- The Washington Times - Wednesday, December 12, 2001

The National Transportation Safety Board yesterday blamed the drivers of Maryland Transit Administration light-rail vehicles for two separate crashes last year that injured a total of 35 persons.
In both accidents, the vehicles hit a hydraulic bumping post at the Baltimore-Washington International Airport station. Only one of the injuries was serious.
The train operator in the Feb. 13, 2000, accident was medicated with either prescription drugs or cocaine when he failed to apply the brakes in time to avoid hitting the bumping post at the end of the rail line, the NTSB said.

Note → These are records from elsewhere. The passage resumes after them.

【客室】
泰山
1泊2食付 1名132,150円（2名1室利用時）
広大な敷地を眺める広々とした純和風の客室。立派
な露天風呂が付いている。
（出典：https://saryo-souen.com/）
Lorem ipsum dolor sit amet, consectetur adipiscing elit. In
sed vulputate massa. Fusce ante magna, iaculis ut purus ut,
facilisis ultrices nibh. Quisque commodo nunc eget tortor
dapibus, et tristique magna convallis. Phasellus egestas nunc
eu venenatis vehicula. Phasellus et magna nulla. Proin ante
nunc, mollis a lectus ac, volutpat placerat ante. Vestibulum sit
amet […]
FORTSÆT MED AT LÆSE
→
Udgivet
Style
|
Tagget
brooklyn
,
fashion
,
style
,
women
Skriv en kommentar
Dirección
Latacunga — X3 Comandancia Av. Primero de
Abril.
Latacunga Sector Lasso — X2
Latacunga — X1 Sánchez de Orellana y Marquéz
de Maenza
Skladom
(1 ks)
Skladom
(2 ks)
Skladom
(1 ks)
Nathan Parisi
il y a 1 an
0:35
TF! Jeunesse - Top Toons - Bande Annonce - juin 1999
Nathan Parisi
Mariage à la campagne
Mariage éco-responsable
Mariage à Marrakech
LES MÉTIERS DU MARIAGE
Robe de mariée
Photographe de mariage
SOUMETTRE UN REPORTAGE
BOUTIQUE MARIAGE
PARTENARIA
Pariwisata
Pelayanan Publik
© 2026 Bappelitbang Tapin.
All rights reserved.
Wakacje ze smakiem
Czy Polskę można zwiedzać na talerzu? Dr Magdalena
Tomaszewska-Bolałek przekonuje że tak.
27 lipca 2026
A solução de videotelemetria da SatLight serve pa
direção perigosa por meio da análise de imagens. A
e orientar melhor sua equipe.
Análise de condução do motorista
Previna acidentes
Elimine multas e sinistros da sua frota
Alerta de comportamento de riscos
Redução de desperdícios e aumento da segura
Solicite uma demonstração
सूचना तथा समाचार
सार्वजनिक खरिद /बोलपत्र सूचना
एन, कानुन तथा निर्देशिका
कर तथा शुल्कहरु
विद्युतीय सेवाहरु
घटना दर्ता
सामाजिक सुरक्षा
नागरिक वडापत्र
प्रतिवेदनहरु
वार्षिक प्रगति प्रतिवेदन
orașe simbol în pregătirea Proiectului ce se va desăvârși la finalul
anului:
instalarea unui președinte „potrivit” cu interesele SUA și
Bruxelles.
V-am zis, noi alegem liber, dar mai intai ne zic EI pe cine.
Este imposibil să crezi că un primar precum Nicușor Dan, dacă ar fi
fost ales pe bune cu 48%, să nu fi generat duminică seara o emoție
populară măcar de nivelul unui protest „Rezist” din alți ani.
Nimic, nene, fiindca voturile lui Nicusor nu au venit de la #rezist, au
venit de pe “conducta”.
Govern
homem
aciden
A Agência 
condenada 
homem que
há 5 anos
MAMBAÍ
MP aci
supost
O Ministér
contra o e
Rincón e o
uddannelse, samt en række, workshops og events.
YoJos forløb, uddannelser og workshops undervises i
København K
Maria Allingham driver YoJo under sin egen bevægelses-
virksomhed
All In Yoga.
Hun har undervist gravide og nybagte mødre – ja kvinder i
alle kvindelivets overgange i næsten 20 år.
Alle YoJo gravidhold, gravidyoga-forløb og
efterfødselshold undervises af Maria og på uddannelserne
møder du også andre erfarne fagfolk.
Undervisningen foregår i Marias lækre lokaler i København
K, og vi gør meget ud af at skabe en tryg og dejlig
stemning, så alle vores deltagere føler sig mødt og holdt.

The train operator in the Aug. 15, 2000, accident suffered a sleeping disorder that made him too sleepy to realize he should apply the brakes, the transportation investigative agency reported.
"The chronic fatigue he was experiencing due to undiagnosed obstructive sleep apnea likely caused the train 22 operator to fall asleep," the NTSB report said.
The agency said the MTA should have been more diligent in monitoring employees who use drugs.
"Because the Maryland Transit Administration did not require safety-sensitive employees to report their use of prescription and over-the-counter medications, it lacked information that could have had a bearing on the condition and performance of such employees," the NTSB said. "Maryland Transit Administration managers and employees were confused about the requirements for reporting medication use to the Maryland Transit Administration."
The NTSB recommended the MTA institute a program for determining which employees are using drugs and whether they should be removed from service because the drugs impair their judgment.
The report also said bumping posts that can absorb more energy should be installed at the BWI station. In both cases, the bumping post was knocked loose from its moorings.
The event recorders on the light-rail vehicles provided no data that could serve as "a reliable accident investigation tool," the NTSB said.
Suzanne Bond, MTA spokeswoman, said all the problems mentioned by the NTSB are being corrected.
"We obviously worked very closely with the NTSB over the last 22 months," Mrs. Bond said. "We developed and are implementing a 55-point program to enhance safety on light-rail vehicles as well as local buses and the Baltimore subway system. That 55-point program provides for layers of redundancy for safety measures."
The safety measures include stricter drug use monitoring, a fatigue awareness program and stronger bumping posts. Safety improvements so far have cost the MTA $30 million, Mrs. Bond said.
The NTSB investigation was hampered because the event recorders on the light-rail trains stopped working during the accident.
"The recorders on the trains did not record the accident at all because they do not operate when the train is not on the track," Mrs. Bond said.
The MTA plans to solicit bids for recorders that will continue operating in an accident and store the data in computer memory, she said.